- WHAT YOU HAVE TO DO: All entries below are to be reproduced exactly.

Scene geometry reasoning data:
■ ■ ■ ■

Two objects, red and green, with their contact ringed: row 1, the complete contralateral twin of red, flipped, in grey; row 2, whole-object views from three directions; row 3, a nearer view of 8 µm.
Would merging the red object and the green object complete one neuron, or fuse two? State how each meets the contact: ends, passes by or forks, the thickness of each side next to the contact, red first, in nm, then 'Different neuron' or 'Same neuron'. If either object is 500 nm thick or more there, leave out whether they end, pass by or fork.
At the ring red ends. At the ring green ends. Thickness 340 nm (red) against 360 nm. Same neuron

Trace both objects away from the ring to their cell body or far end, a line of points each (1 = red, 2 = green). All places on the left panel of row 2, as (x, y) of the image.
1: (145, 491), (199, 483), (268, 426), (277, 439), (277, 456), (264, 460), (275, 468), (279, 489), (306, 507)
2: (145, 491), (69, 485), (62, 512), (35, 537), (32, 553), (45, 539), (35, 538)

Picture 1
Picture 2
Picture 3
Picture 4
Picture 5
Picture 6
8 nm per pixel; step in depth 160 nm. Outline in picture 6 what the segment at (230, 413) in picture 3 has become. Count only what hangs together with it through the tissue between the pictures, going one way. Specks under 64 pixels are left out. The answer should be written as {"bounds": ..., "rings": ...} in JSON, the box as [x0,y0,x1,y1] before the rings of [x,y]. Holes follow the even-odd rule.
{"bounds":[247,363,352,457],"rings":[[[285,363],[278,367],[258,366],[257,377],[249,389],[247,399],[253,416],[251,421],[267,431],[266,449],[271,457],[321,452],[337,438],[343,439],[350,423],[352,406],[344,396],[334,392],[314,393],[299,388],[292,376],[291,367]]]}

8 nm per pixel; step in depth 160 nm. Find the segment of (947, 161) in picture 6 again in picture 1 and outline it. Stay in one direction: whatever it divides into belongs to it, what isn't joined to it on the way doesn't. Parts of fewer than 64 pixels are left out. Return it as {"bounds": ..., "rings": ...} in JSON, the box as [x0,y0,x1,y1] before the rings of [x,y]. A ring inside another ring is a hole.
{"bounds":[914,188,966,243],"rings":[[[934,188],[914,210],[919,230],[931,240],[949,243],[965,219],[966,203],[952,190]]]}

■ ■ ■ ■

- RESULT OF THE TASK:
Two objects, red and green, with their contact ringed: row 1, the complete contralateral twin of red, flipped, in grey; row 2, whole-object views from three directions; row 3, a nearer view of 8 µm.
Would merging the red object and the green object complete one neuron, or fuse two? State how each meets the contact: ends, passes by or forks, the thickness of each side next to the contact, red first, in nm, then 'Different neuron' or 'Same neuron'. If either object is 500 nm thick or more there, leave out whether they end, pass by or fork.
At the ring red ends. At the ring green ends. Thickness 340 nm (red) against 360 nm. Same neuron

Trace both objects away from the ring to their cell body or far end, a line of points each (1 = red, 2 = green). All places on the left panel of row 2, as (x, y) of the image.
1: (145, 491), (199, 483), (268, 426), (277, 439), (277, 456), (264, 460), (275, 468), (279, 489), (306, 507)
2: (145, 491), (69, 485), (62, 512), (35, 537), (32, 553), (45, 539), (35, 538)

Picture 1
Picture 2
Picture 3
Picture 4
Picture 5
Picture 6
8 nm per pixel; step in depth 160 nm. Outline in picture 6 what the segment at (230, 413) in picture 3 has become. Count only what hangs together with it through the tissue between the pictures, going one way. Specks under 64 pixels are left out. The answer should be written as {"bounds": ..., "rings": ...} in JSON, the box as [x0,y0,x1,y1] before the rings of [x,y]. Holes follow the even-odd rule.
{"bounds":[247,363,352,457],"rings":[[[285,363],[278,367],[258,366],[257,377],[249,389],[247,399],[253,416],[251,421],[267,431],[266,449],[271,457],[321,452],[337,438],[343,439],[350,423],[352,406],[344,396],[334,392],[314,393],[299,388],[292,376],[291,367]]]}

8 nm per pixel; step in depth 160 nm. Find the segment of (947, 161) in picture 6 again in picture 1 and outline it. Stay in one direction: whatever it divides into belongs to it, what isn't joined to it on the way doesn't. Parts of fewer than 64 pixels are left out. Return it as {"bounds": ..., "rings": ...} in JSON, the box as [x0,y0,x1,y1] before the rings of [x,y]. A ring inside another ring is a hole.
{"bounds":[914,188,966,243],"rings":[[[934,188],[914,210],[919,230],[931,240],[949,243],[965,219],[966,203],[952,190]]]}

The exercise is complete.